You don't have to do it all by hand anymore. Note: I don't work with this kind of data.
Here's what happens more often than it should when I sit down to make some figures:
- I start with R and remember seeing an example similar to what I'm trying to make
- Searching for the example leads me back to the helpful but limited ggplot2 docs or a Stackoverflow question
- I piece together what I need from what I've found, knowing all the while that a better example was out there somewhere
This kind of thing drives me crazy, so here's a short list of places where decent R graph examples can be found. Hopefully these sites help others find what they need. One caveat: just because R can spit out a particular figure doesn't mean that figure is appropriate or represents the data well. Your mileage may vary, etc.
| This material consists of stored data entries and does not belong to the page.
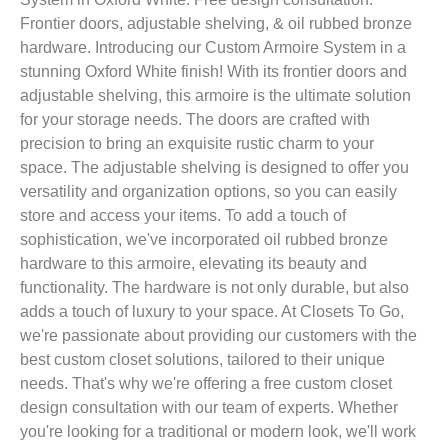
Frontier doors, adjustable shelving, & oil rubbed bronze
hardware. Introducing our Custom Armoire System in a
stunning Oxford White finish! With its frontier doors and
adjustable shelving, this armoire is the ultimate solution
for your storage needs. The doors are crafted with
precision to bring an exquisite rustic charm to your
space. The adjustable shelving is designed to offer you
versatility and organization options, so you can easily
store and access your items. To add a touch of
sophistication, we've incorporated oil rubbed bronze
hardware to this armoire, elevating its beauty and
functionality. The hardware is not only durable, but also
adds a touch of luxury to your space. At Closets To Go,
we're passionate about providing our customers with the
best custom closet solutions, tailored to their unique
needs. That's why we're offering a free custom closet
design consultation with our team of experts. Whether
you're looking for a traditional or modern look, we'll work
- R Graph Catalog. Intended to complement a guidebook, this set of examples covers a wide variety of presentations and audiences. It filters graph types based on whether they're recommended or not (but hey, you can still use the examples). All code is included right on the site and on Github.
- Quick-R Graphs. This site covers the basics and includes some useful figures like a plotting symbol chart.
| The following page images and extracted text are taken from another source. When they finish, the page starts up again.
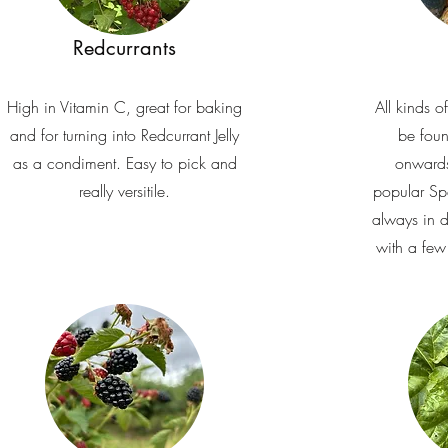
Redcurrants
High in Vitamin C, great for baking
All kinds o
and for turning into Redcurrant Jelly
be fou
as a condiment. Easy to pick and
onwards
really versitile.
popular Sp
always in 
with a few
- Cookbook for R Graphs. Another book accompaniment.
- Plotly R Library. Here's where things start to get exotic. Plotly isn't R specific but supposedly plays nice with ggplot2. It could be worth using for interactive charts.
- Gvis cookbook. A ggplot2 alternative. It also allows for interactive graphs.
- Wikibooks R Programming Graphics. A few more examples, including some in 3D (those should probably be avoided, honestly).
- R-bloggers. Not a list of examples as much as a source for examples, especially those of the bleeding-edge kind.
If you're getting tired of finding example graphs, there's also GrapheR, a GUI for producing R graphics.
Edit: wanted to add a postscript about some hacky ways to make ggplot2 display patterns.
Edit 2: I found one more resource in the ZevRoss ggplot2 cheatsheet. It's primary a guide to themes in plots, one of the more fiddly aspects of plotting in R.